Towards analytical approaches to the dynamical-cluster approximation

TL;DR

This paper proposes simplified schemes for the dynamical cluster approximation's self-consistency condition, demonstrating their effectiveness in approximating thermodynamic and dynamical properties of the Hubbard model with potential for analytic solutions.

Contribution

Introduces simplified schemes for the dynamical cluster approximation's self-consistency, validated numerically, enabling more analytic approaches to Hubbard and similar models.

Findings

Simplified schemes closely match full self-consistent results.

Thermodynamic properties are practically indistinguishable from full schemes.

Effective approximation of dynamical properties using analytic continuation.

Abstract

I introduce several simplified schemes for the approximation of the self-consistency condition of the dynamical cluster approximation.
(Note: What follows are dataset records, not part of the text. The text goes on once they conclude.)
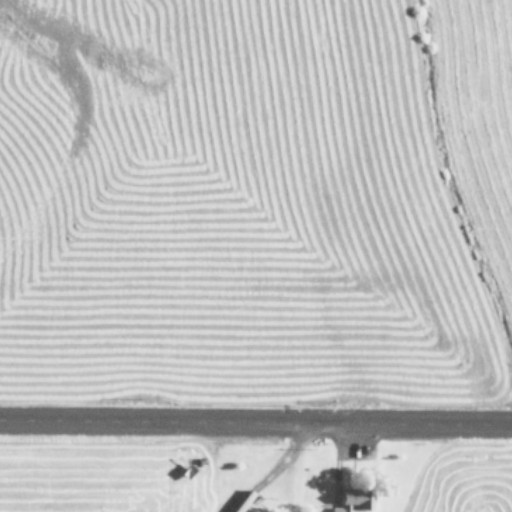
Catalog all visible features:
crop: (256, 198)
road: (255, 424)
crop: (252, 475)
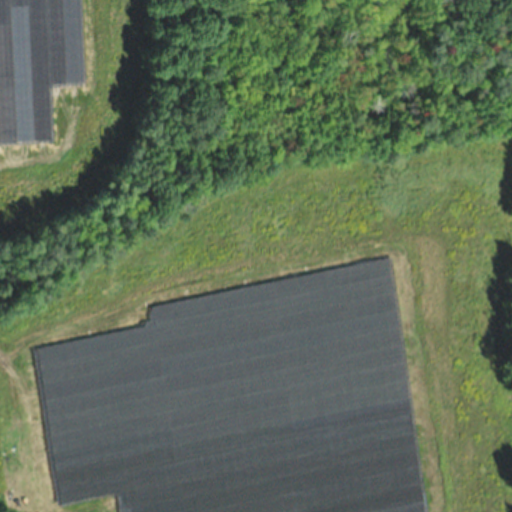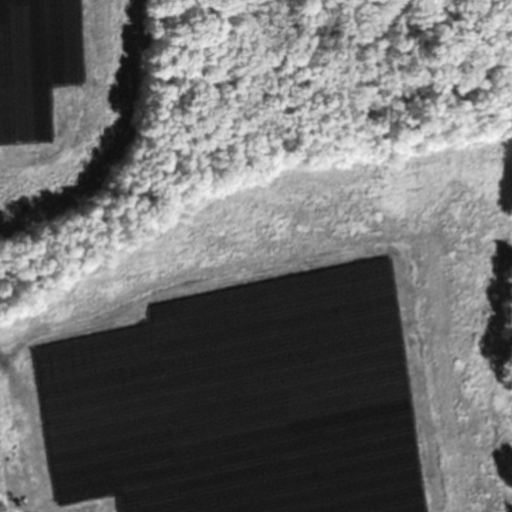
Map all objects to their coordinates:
crop: (248, 317)
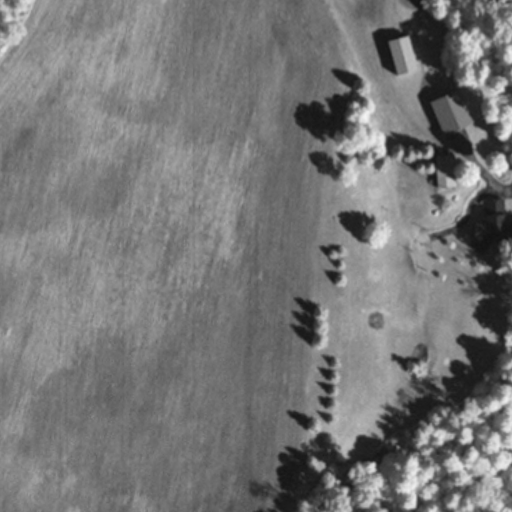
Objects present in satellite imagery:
building: (448, 111)
building: (442, 170)
building: (491, 222)
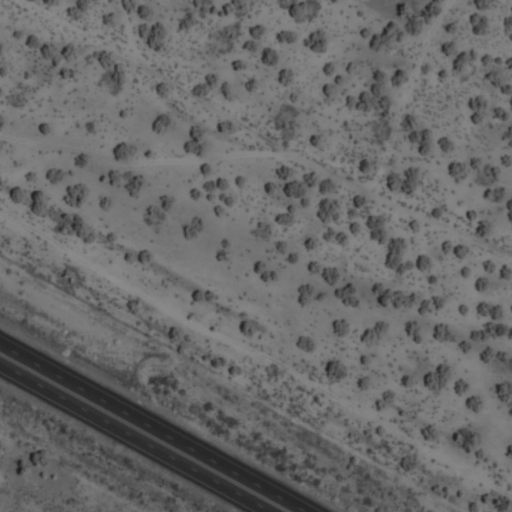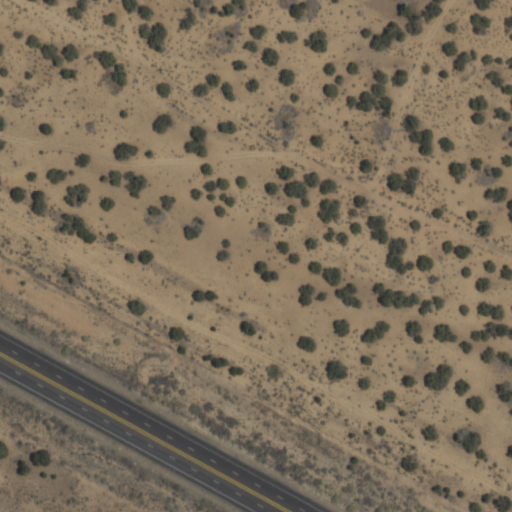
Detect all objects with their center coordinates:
road: (153, 427)
road: (135, 436)
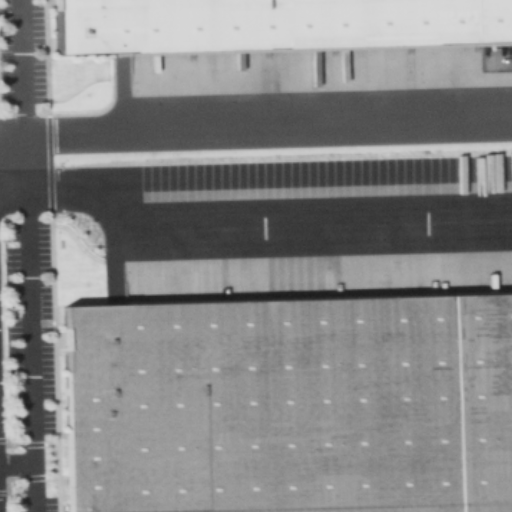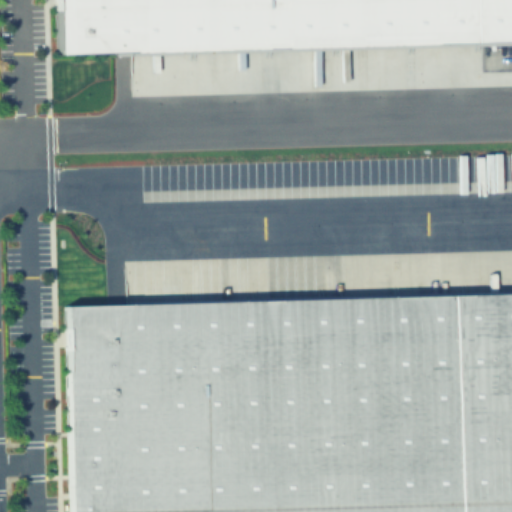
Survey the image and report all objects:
building: (269, 22)
building: (273, 23)
road: (20, 69)
road: (255, 118)
road: (249, 225)
road: (34, 352)
building: (285, 404)
building: (289, 404)
road: (18, 463)
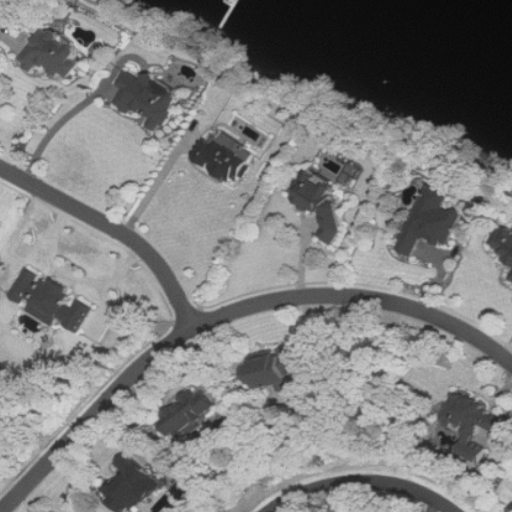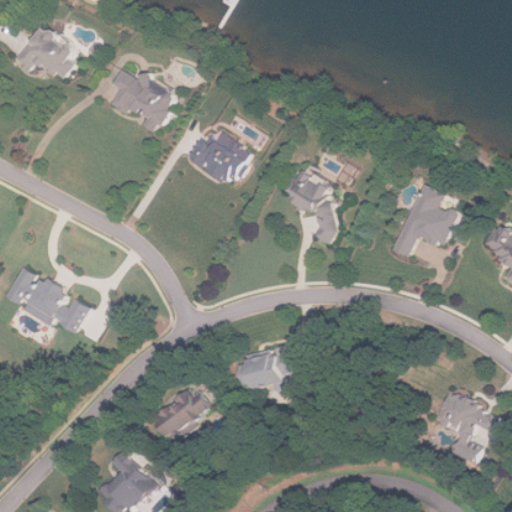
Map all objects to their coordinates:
road: (6, 36)
building: (57, 52)
building: (50, 55)
building: (152, 97)
building: (147, 99)
road: (59, 124)
building: (229, 155)
building: (229, 156)
road: (157, 185)
building: (325, 201)
building: (325, 202)
building: (437, 220)
building: (438, 220)
road: (114, 226)
building: (505, 241)
building: (506, 242)
building: (54, 299)
building: (54, 300)
road: (226, 314)
road: (508, 350)
building: (272, 369)
building: (275, 369)
building: (191, 415)
building: (191, 415)
building: (472, 416)
building: (473, 416)
road: (364, 479)
building: (132, 485)
building: (135, 485)
road: (449, 509)
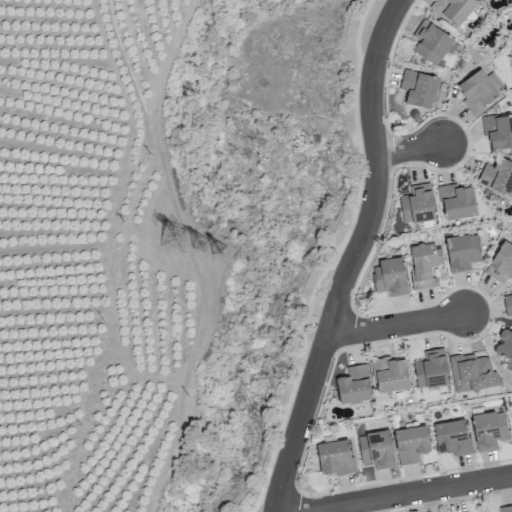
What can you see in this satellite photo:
building: (490, 0)
building: (453, 9)
building: (455, 14)
building: (430, 42)
building: (434, 49)
building: (473, 61)
building: (418, 88)
building: (479, 90)
building: (420, 96)
building: (480, 99)
building: (498, 131)
building: (498, 136)
road: (409, 147)
building: (497, 176)
building: (498, 183)
building: (457, 201)
building: (417, 204)
building: (458, 208)
building: (421, 211)
power tower: (179, 239)
power tower: (201, 245)
building: (462, 251)
power tower: (221, 252)
road: (351, 257)
road: (333, 260)
building: (501, 262)
building: (424, 263)
park: (305, 268)
building: (390, 276)
building: (507, 304)
road: (396, 323)
building: (505, 347)
building: (431, 369)
building: (472, 372)
building: (390, 374)
building: (354, 384)
building: (489, 429)
building: (452, 437)
building: (411, 443)
building: (375, 449)
building: (335, 456)
road: (392, 493)
building: (506, 508)
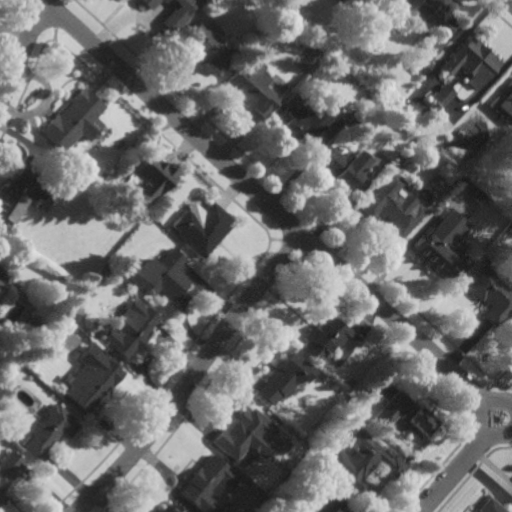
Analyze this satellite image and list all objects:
building: (337, 0)
building: (339, 0)
building: (401, 0)
building: (397, 1)
building: (177, 13)
building: (177, 13)
building: (433, 15)
building: (431, 17)
building: (376, 27)
building: (210, 47)
building: (208, 48)
road: (22, 51)
building: (471, 60)
building: (471, 62)
building: (421, 65)
building: (420, 66)
building: (251, 87)
building: (253, 88)
building: (441, 95)
building: (442, 95)
building: (503, 103)
building: (503, 103)
building: (349, 116)
building: (355, 119)
building: (73, 120)
building: (73, 120)
building: (306, 121)
building: (305, 122)
building: (396, 166)
building: (346, 168)
building: (344, 169)
building: (148, 176)
building: (146, 178)
building: (107, 180)
building: (17, 193)
building: (20, 194)
building: (476, 196)
building: (394, 205)
building: (392, 206)
building: (199, 227)
building: (510, 229)
building: (205, 230)
road: (314, 244)
building: (441, 245)
building: (441, 245)
building: (158, 276)
building: (164, 276)
building: (3, 279)
building: (4, 279)
building: (491, 294)
building: (491, 296)
building: (34, 325)
building: (127, 330)
building: (128, 330)
building: (511, 331)
building: (328, 339)
building: (329, 339)
road: (193, 376)
building: (91, 378)
building: (283, 378)
building: (283, 378)
building: (89, 379)
building: (349, 383)
building: (404, 414)
building: (405, 415)
road: (508, 422)
building: (49, 430)
building: (48, 431)
building: (249, 435)
building: (248, 436)
building: (319, 451)
building: (361, 460)
building: (361, 463)
building: (8, 468)
building: (7, 470)
building: (206, 484)
building: (207, 484)
building: (330, 501)
building: (330, 502)
building: (489, 506)
building: (490, 506)
building: (168, 508)
building: (169, 509)
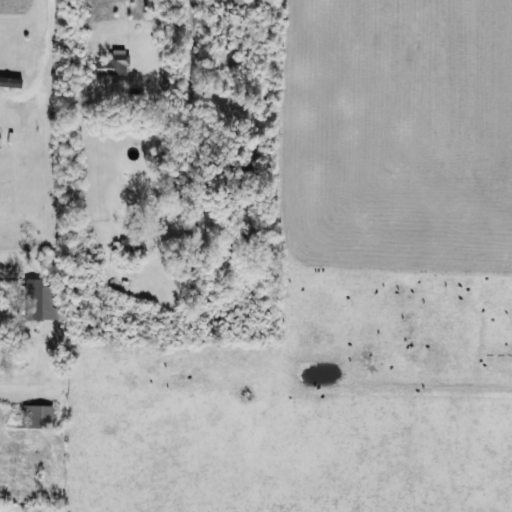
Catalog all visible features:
building: (113, 64)
road: (192, 73)
building: (10, 81)
building: (0, 135)
building: (40, 301)
building: (36, 415)
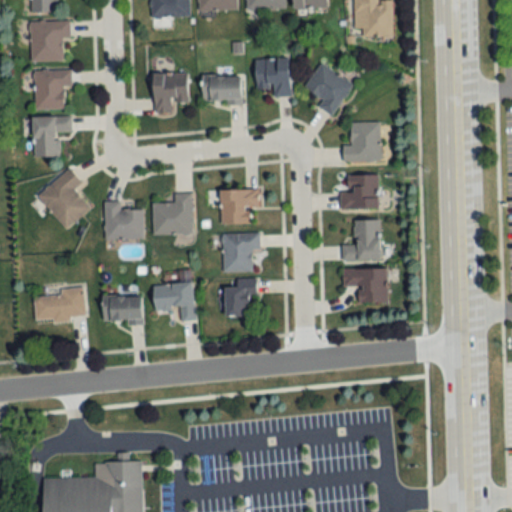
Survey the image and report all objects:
building: (265, 4)
building: (310, 4)
building: (217, 5)
building: (42, 6)
building: (169, 8)
building: (374, 17)
building: (48, 39)
building: (274, 74)
road: (108, 79)
building: (328, 86)
road: (482, 86)
building: (50, 87)
building: (222, 88)
building: (169, 90)
building: (49, 133)
building: (363, 141)
road: (203, 151)
building: (360, 191)
building: (64, 198)
building: (237, 204)
building: (173, 215)
building: (122, 221)
building: (364, 240)
building: (239, 250)
road: (298, 252)
road: (421, 255)
road: (456, 256)
building: (368, 282)
building: (176, 297)
building: (241, 297)
building: (60, 305)
building: (122, 308)
road: (485, 312)
road: (8, 357)
road: (229, 370)
road: (0, 410)
road: (320, 434)
road: (83, 490)
building: (96, 490)
road: (487, 495)
road: (424, 498)
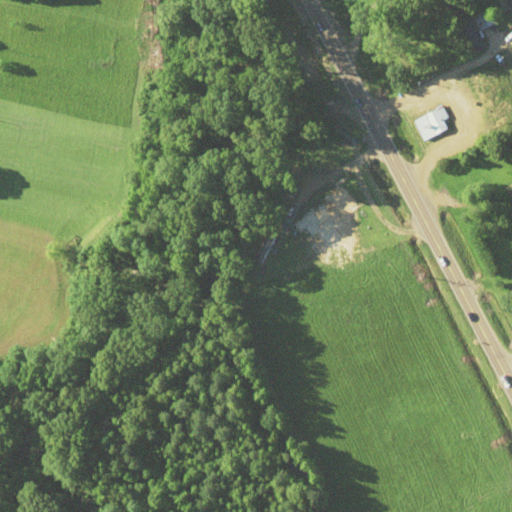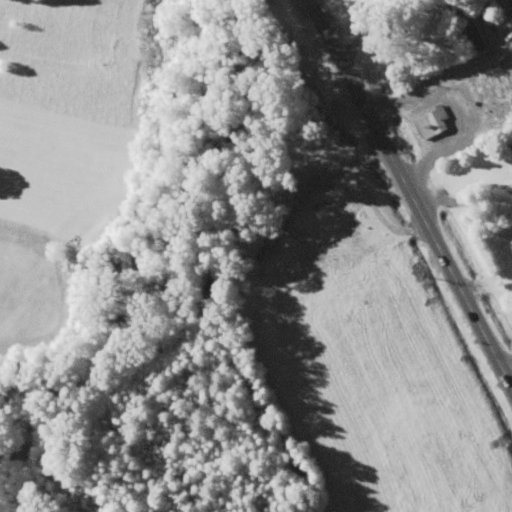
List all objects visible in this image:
building: (468, 24)
building: (489, 87)
building: (431, 124)
building: (510, 149)
road: (409, 195)
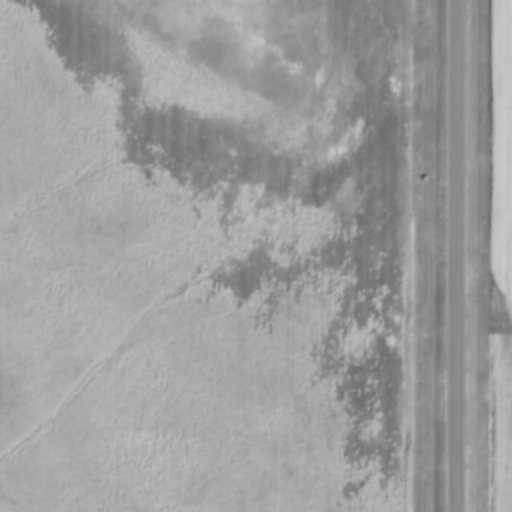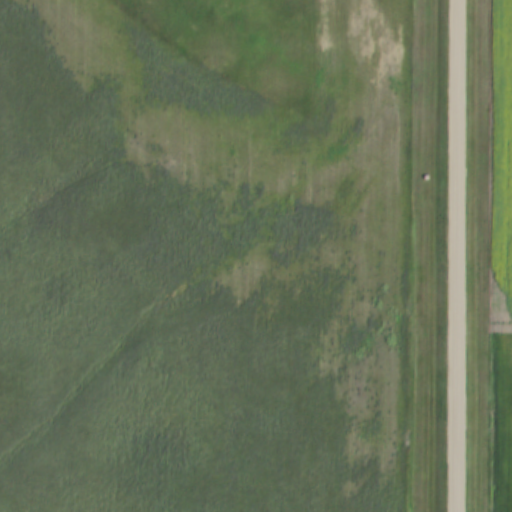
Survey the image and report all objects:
road: (453, 256)
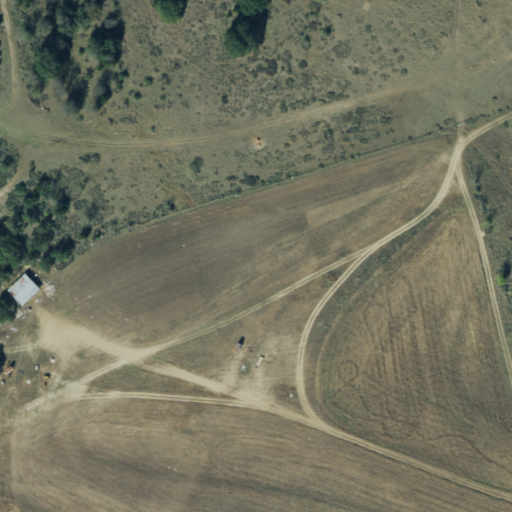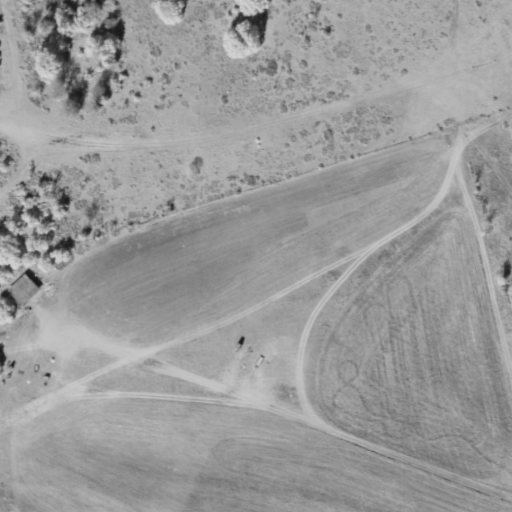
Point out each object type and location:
building: (22, 289)
road: (274, 408)
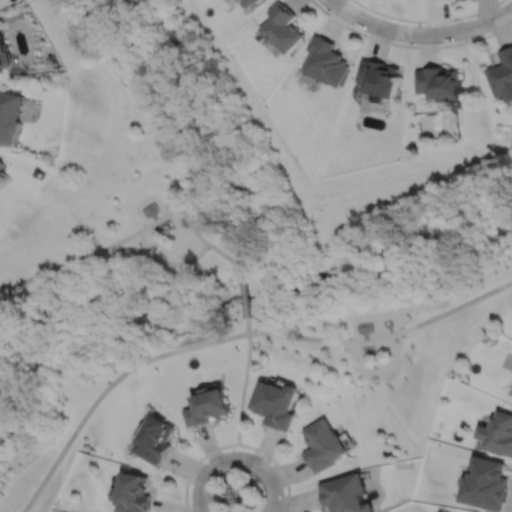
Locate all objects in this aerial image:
building: (252, 1)
building: (254, 2)
street lamp: (329, 11)
road: (426, 21)
road: (375, 24)
building: (282, 25)
building: (282, 27)
road: (470, 27)
street lamp: (410, 42)
road: (408, 45)
building: (5, 54)
building: (6, 57)
building: (326, 60)
building: (327, 61)
building: (502, 73)
building: (379, 75)
building: (503, 75)
building: (380, 77)
building: (438, 80)
building: (439, 82)
building: (10, 115)
building: (10, 116)
building: (1, 165)
building: (1, 167)
road: (177, 184)
road: (207, 242)
road: (168, 262)
road: (243, 300)
road: (234, 335)
road: (244, 381)
building: (275, 403)
building: (273, 404)
building: (207, 406)
building: (208, 406)
building: (498, 433)
building: (497, 434)
building: (156, 439)
building: (155, 440)
road: (236, 443)
building: (324, 445)
building: (321, 446)
street lamp: (269, 460)
building: (485, 483)
building: (484, 484)
building: (133, 493)
building: (132, 494)
building: (344, 494)
building: (346, 494)
road: (199, 498)
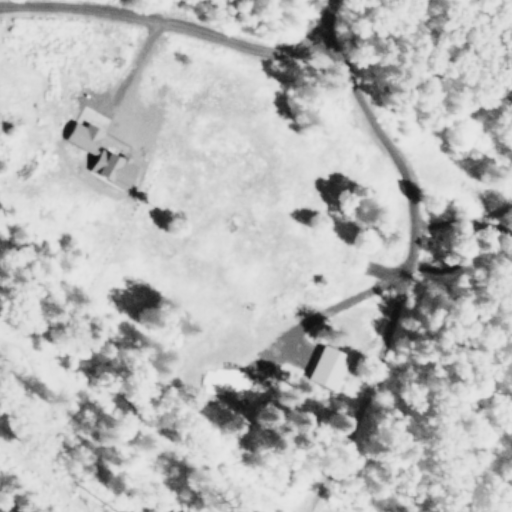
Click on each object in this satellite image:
road: (174, 27)
building: (85, 136)
building: (114, 167)
road: (411, 264)
building: (329, 366)
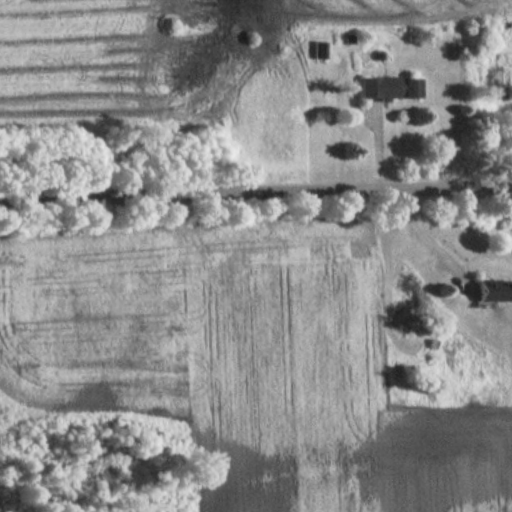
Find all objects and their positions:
building: (318, 49)
building: (493, 80)
building: (387, 88)
road: (256, 195)
road: (430, 243)
building: (489, 291)
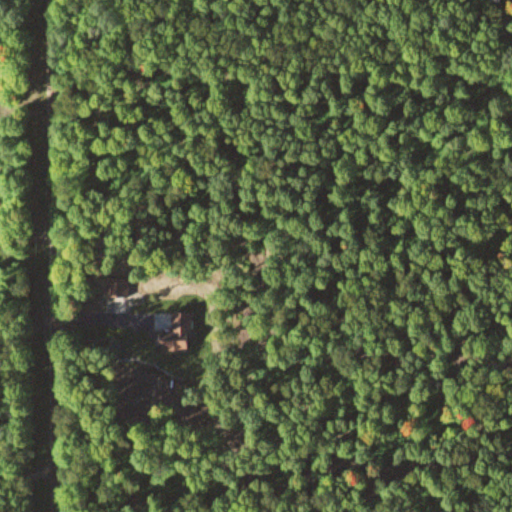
The applicability of the schemes is tested numerically using the fluctuation-exchange approximation as a cluster solver for the Hubbard model. Thermodynamic properties are found to be practically indistinguishable from those computed using the full self-consistent scheme in all cases where the non-interacting partial density of states is replaced by simplified analytic forms with matching 1st and 2nd moments. Green functions are also compared and found to be in close agreement, and the density of states computed using Pad\'{e} approximant analytic continuation shows that dynamical properties can also be approximated effectively. Extensions to two-particle properties and multiple bands are discussed. Simplified approaches to the dynamical cluster approximation should lead to new analytic solutions of the Hubbard and other models.